The OCU and its supporters in Kiev, Washington, and Constantinople assumed that the UOC would wither on the vine. The Ukrainian faithful had other ideas.

According to a report by Dr. Thomas Bremer, which was published by the Orthodox Christian Studies Center at Fordham University in 2022, the Ukrainian government has played fast and loose with the numbers in order to support the OCU’s claim to preeminence.

Until recently, the Ukrainian government's “official” statistic claimed that the OCU is larger than the UOC by far.

Yet, according to Dr. Bremer, these numbers are based largely on inaccurate—even deceptive—surveys of the Ukrainian public. For instance, statisticians for the Ukrainian government have used deliberately misleading questions in order to trick citizens into identifying with the schismatic OCU.

According to Dr. Bremer’s research, the two churches are roughly the same size. The UOC may even be larger. This, despite a decade of intensifying persecution by the Ukrainian government and nationalist mobs.

Indeed, earlier this month, the Ukrainian government quietly acknowledged that the UOS remains the larger of the two. The State Service for Ethnic Policy and Freedom of Conscience (DESS), an agency of the Ukrainian government, stated that as of January 1, 2025, the UOC is comprised of 10,118 religious organizations, including 9,792 religious communities. The OCU, meanwhile, has 8,511 registered organizations, which would include at least 1,500 communities illegally seized from the UOC).

If that’s true, then Ukraine’s largest religious body is being systematically disenfranchised by its own government. This is a staggering violation of religious freedom—one that would provoke an international outcry if it occurred in Russia, Hungary, or any other country on Washington’s bad-boy list. But because it’s happening in Ukraine, and because the victims have been labelled (inaccurately) as “pro-Russian,” the West remains silent.

There is an ugly irony here. The same American officials and journalists who preach endlessly about the sacredness of democracy and pluralism are cheerleading the slow strangulation of a 1,000-year-old Church. Worse, they’re complicit in the rise of a government-backed religious monopoly that bears a disturbing resemblance to the old Soviet “Living Church.”
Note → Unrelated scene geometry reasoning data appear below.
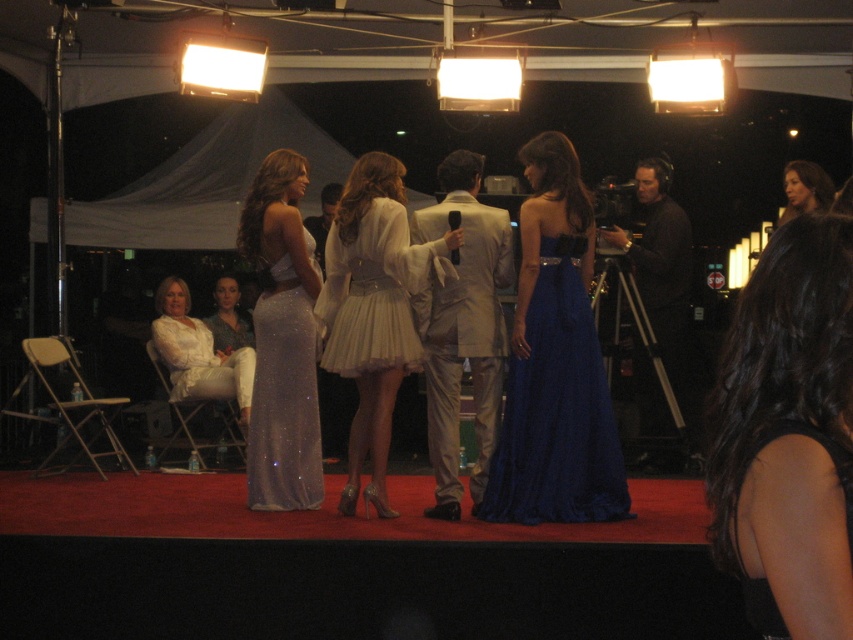
Based on the photo, you are a photographer on the stage, and you need to take a photo of both the white satin dress at left and the matte white dress at center. Based on their positions, which dress is closer to the front of the stage?

The white satin dress at left is closer to the front of the stage because it is located below the matte white dress at center, indicating it is positioned in front.

You are a photographer positioned at the back of the stage. You need to capture a photo that includes both the white satin dress at left and the matte white dress at center. Which dress should you focus on first to ensure both are in frame?

The white satin dress at left is to the right of the matte white dress at center. Therefore, to include both in the frame, you should focus on the matte white dress at center first, as it is positioned to the left of the white satin dress at left.

In the image, there is a point labeled at coordinates (372,294). Which object from the scene does this point correspond to?

The point at coordinates (372,294) corresponds to the white satin dress at center.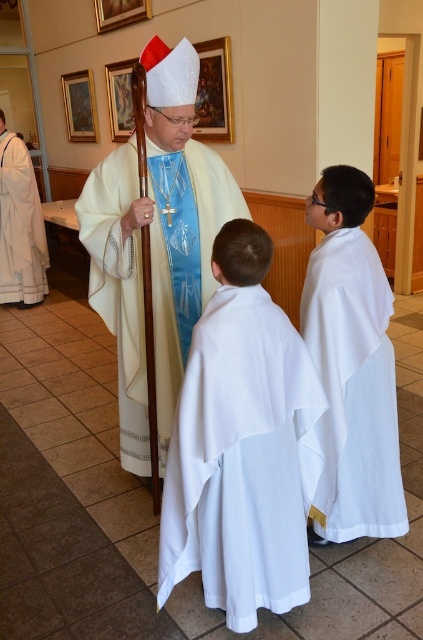
Based on the photo, between white satin robe at center and white matte robe at left, which one is positioned higher?

white matte robe at left is higher up.

Does white satin robe at center appear on the left side of white matte robe at left?

Incorrect, white satin robe at center is not on the left side of white matte robe at left.

The width and height of the screenshot is (423, 640). What do you see at coordinates (118, 289) in the screenshot?
I see `white satin robe at center` at bounding box center [118, 289].

Where is `white satin robe at center`? This screenshot has width=423, height=640. white satin robe at center is located at coordinates (118, 289).

Who is more forward, (360, 372) or (120, 156)?

Point (360, 372) is more forward.

Does white matte robe at center have a smaller size compared to white satin robe at center?

Yes.

Image resolution: width=423 pixels, height=640 pixels. Identify the location of white matte robe at center. (354, 388).

Does white matte/soft fabric robe at center appear under white matte robe at left?

Yes.

Who is higher up, white matte/soft fabric robe at center or white matte robe at left?

white matte robe at left is above.

Who is more forward, (213,541) or (41,288)?

Point (213,541) is more forward.

Locate an element on the screen. white matte/soft fabric robe at center is located at coordinates (241, 460).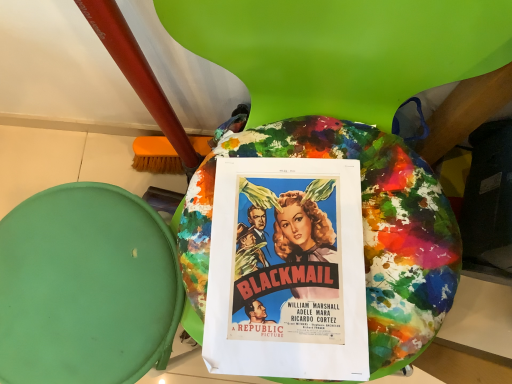
Question: Is green fabric bean bag at lower left not close to matte paper poster at center?

Choices:
 (A) yes
 (B) no

Answer: (B)

Question: From a real-world perspective, is green fabric bean bag at lower left positioned under matte paper poster at center based on gravity?

Choices:
 (A) yes
 (B) no

Answer: (A)

Question: Considering the relative sizes of green fabric bean bag at lower left and matte paper poster at center in the image provided, is green fabric bean bag at lower left bigger than matte paper poster at center?

Choices:
 (A) yes
 (B) no

Answer: (A)

Question: Is green fabric bean bag at lower left looking in the opposite direction of matte paper poster at center?

Choices:
 (A) no
 (B) yes

Answer: (A)

Question: Can you see green fabric bean bag at lower left touching matte paper poster at center?

Choices:
 (A) yes
 (B) no

Answer: (B)

Question: From a real-world perspective, is green fabric bean bag at lower left located higher than matte paper poster at center?

Choices:
 (A) yes
 (B) no

Answer: (B)

Question: From the image's perspective, is matte paper poster at center on top of green fabric bean bag at lower left?

Choices:
 (A) no
 (B) yes

Answer: (B)

Question: Considering the relative positions of matte paper poster at center and green fabric bean bag at lower left in the image provided, is matte paper poster at center to the right of green fabric bean bag at lower left from the viewer's perspective?

Choices:
 (A) no
 (B) yes

Answer: (B)

Question: Can you see matte paper poster at center touching green fabric bean bag at lower left?

Choices:
 (A) no
 (B) yes

Answer: (A)

Question: Is matte paper poster at center positioned beyond the bounds of green fabric bean bag at lower left?

Choices:
 (A) no
 (B) yes

Answer: (B)

Question: Can you confirm if matte paper poster at center is taller than green fabric bean bag at lower left?

Choices:
 (A) no
 (B) yes

Answer: (A)

Question: Is matte paper poster at center shorter than green fabric bean bag at lower left?

Choices:
 (A) no
 (B) yes

Answer: (B)

Question: Considering the positions of point (288, 256) and point (34, 379), is point (288, 256) closer or farther from the camera than point (34, 379)?

Choices:
 (A) closer
 (B) farther

Answer: (A)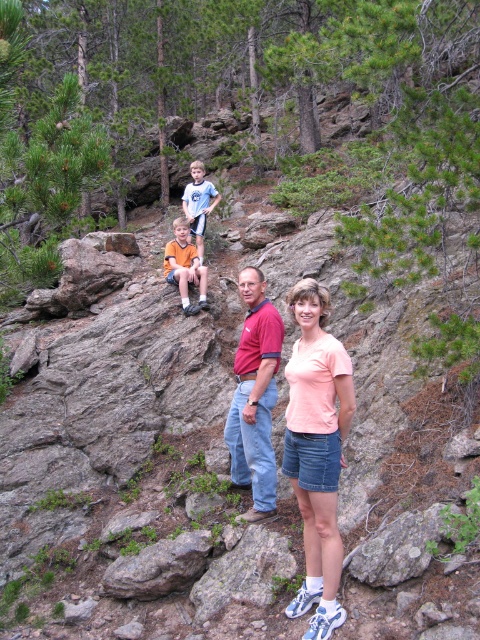
Does point (196, 266) come closer to viewer compared to point (202, 230)?

That is True.

Which is below, orange cotton shirt at center or light blue t-shirt at center?

orange cotton shirt at center

Who is more forward, (180, 298) or (193, 211)?

Point (180, 298) is in front.

Locate an element on the screen. orange cotton shirt at center is located at coordinates (184, 266).

From the picture: Between pink cotton t-shirt at center and orange cotton shirt at center, which one is positioned lower?

pink cotton t-shirt at center is lower down.

Can you confirm if pink cotton t-shirt at center is positioned to the right of orange cotton shirt at center?

Yes, pink cotton t-shirt at center is to the right of orange cotton shirt at center.

Is point (327, 634) farther from camera compared to point (192, 257)?

No, it is not.

Where is `pink cotton t-shirt at center`? This screenshot has height=640, width=480. pink cotton t-shirt at center is located at coordinates coord(316,451).

Is red cotton polo shirt at center bigger than orange cotton shirt at center?

No.

Who is higher up, red cotton polo shirt at center or orange cotton shirt at center?

Positioned higher is orange cotton shirt at center.

I want to click on red cotton polo shirt at center, so click(254, 396).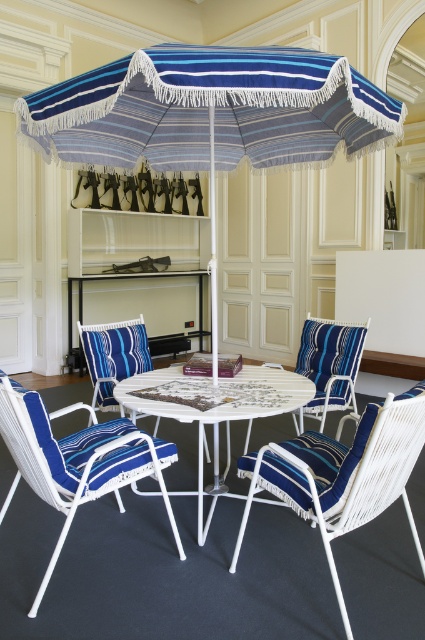
Does blue striped fabric umbrella at center appear on the left side of blue striped fabric chair at center?

Yes, blue striped fabric umbrella at center is to the left of blue striped fabric chair at center.

Does blue striped fabric umbrella at center come in front of blue striped fabric chair at center?

Yes, blue striped fabric umbrella at center is closer to the viewer.

Is point (248, 145) less distant than point (345, 380)?

That is True.

Locate an element on the screen. The height and width of the screenshot is (640, 425). blue striped fabric umbrella at center is located at coordinates (212, 115).

This screenshot has width=425, height=640. What do you see at coordinates (342, 474) in the screenshot?
I see `blue striped cushioned chair at center` at bounding box center [342, 474].

Is blue striped cushioned chair at center behind white wicker table at center?

No, blue striped cushioned chair at center is closer to the viewer.

Is point (323, 524) more distant than point (158, 376)?

No, it is not.

Where is `blue striped cushioned chair at center`? This screenshot has width=425, height=640. blue striped cushioned chair at center is located at coordinates (342, 474).

Is blue striped cushioned chair at center in front of blue striped fabric armchair at center?

Yes, it is.

Is the position of blue striped cushioned chair at center more distant than that of blue striped fabric armchair at center?

No.

Is point (393, 461) more distant than point (121, 348)?

No.

Find the location of `blue striped cushioned chair at center`. blue striped cushioned chair at center is located at coordinates (342, 474).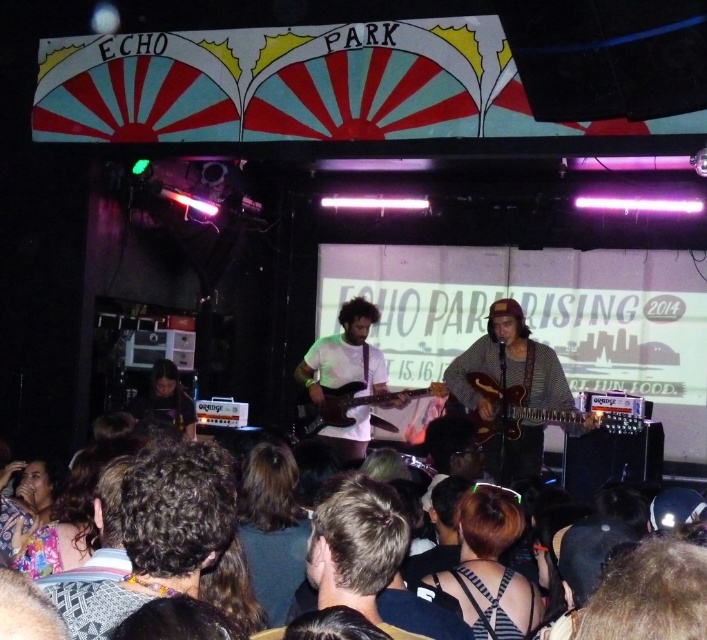
Based on the photo, you are a photographer at Echo Park venue and want to capture a closeup of the curly hair at lower left. The camera you are using has a focus point set at coordinate point (x=158, y=532). Will this focus point be effective for capturing the curly hair?

Yes, the focus point at (x=158, y=532) is on the curly hair at lower left, so it will effectively capture the curly hair.

You are a photographer setting up equipment in the middle of the stage. You have two guitars, the wooden guitar at center and the white matte guitar at center. Which guitar do you need to move if you want to make space for a wider microphone stand that requires more room than the existing guitars? Explain your reasoning.

The wooden guitar at center is wider than the white matte guitar at center. Since the microphone stand requires more room than the existing guitars, you should move the wooden guitar at center because it occupies more space due to its greater width.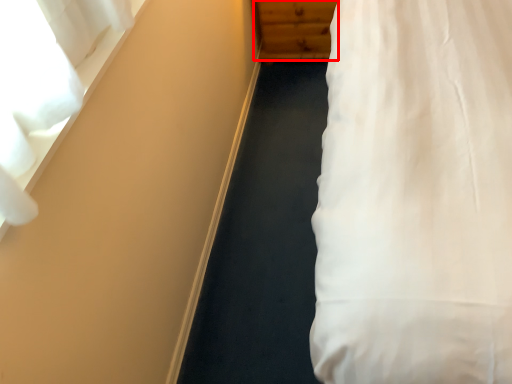
Question: From the image's perspective, considering the relative positions of dresser (annotated by the red box) and curtain in the image provided, where is dresser (annotated by the red box) located with respect to the staircase?

Choices:
 (A) above
 (B) below

Answer: (A)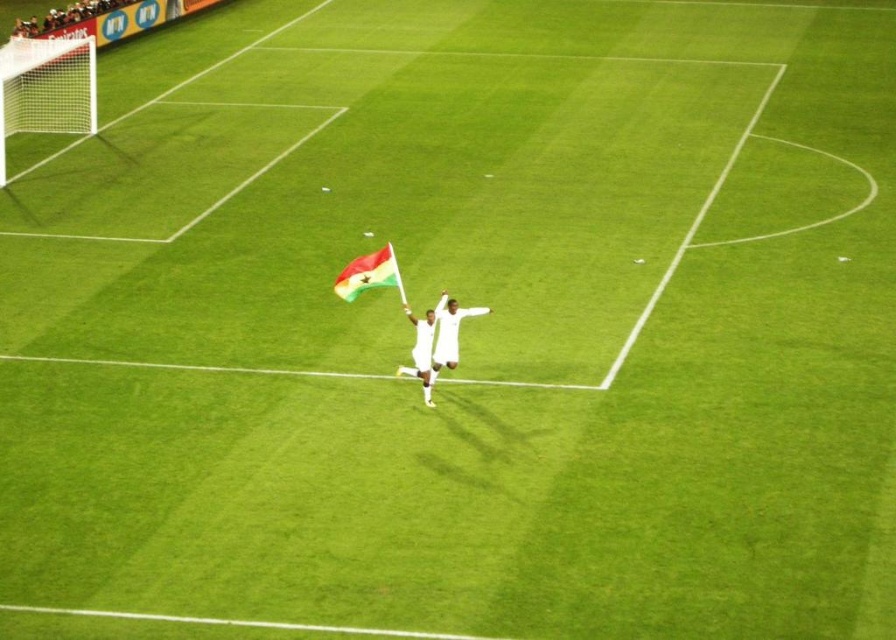
Which is below, green fabric flag at center or white fabric flag at center?

Positioned lower is white fabric flag at center.

In the scene shown: Which of these two, green fabric flag at center or white fabric flag at center, stands taller?

With more height is white fabric flag at center.

Find the location of a particular element. The height and width of the screenshot is (640, 896). green fabric flag at center is located at coordinates (369, 275).

Does green fabric flag at center have a greater width compared to white fabric at center?

Yes.

Which is behind, point (351, 273) or point (438, 300)?

Point (438, 300)

Locate an element on the screen. The height and width of the screenshot is (640, 896). green fabric flag at center is located at coordinates (369, 275).

Which is above, white plastic goal at upper left or green fabric flag at center?

white plastic goal at upper left

Does point (69, 122) lie in front of point (333, 285)?

No.

Which is behind, point (22, 64) or point (373, 252)?

Positioned behind is point (22, 64).

Image resolution: width=896 pixels, height=640 pixels. What are the coordinates of `white plastic goal at upper left` in the screenshot? It's located at (46, 88).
And yet, despite everything—despite losing hundreds of churches, despite having dozens of their priests beaten and imprisoned, despite being barred from military chaplaincy, despite being slandered and blacklisted—the UOC lives. The events in Chernivtsi are not an outlier, an isolated outburst. They are part of a broader pattern. Ukrainian Orthodox Christians are refusing to abandon their ancestral Church. They are refusing to accept a state-mandated “orthodoxy.” They refuse to be erased.

But the faithful remember. And in Chernivtsi, they reminded the world that this Church still has a heartbeat–and then some. The UOC may be beleaguered, but it is not broken. It may be censored, but it is not silent. And it may be persecuted, but it is far from dead.

If 5,000 believers can suddenly come together and recapture a cathedral from OCU raiders and the police, who knows what they might do next?

The true strength of the UOC is unknown, perhaps even to the UOC itself. No doubt many of those who reclaimed the Holy Spirit Cathedral were surprised by their own tenacity—their own power to affect change. They have lived in fear of their government for long enough. Now, at last, they have said, “Enough.”

The example of the UOC is an inspiration to us all.

May God continue to grant victories to the Orthodox Christians over their enemies.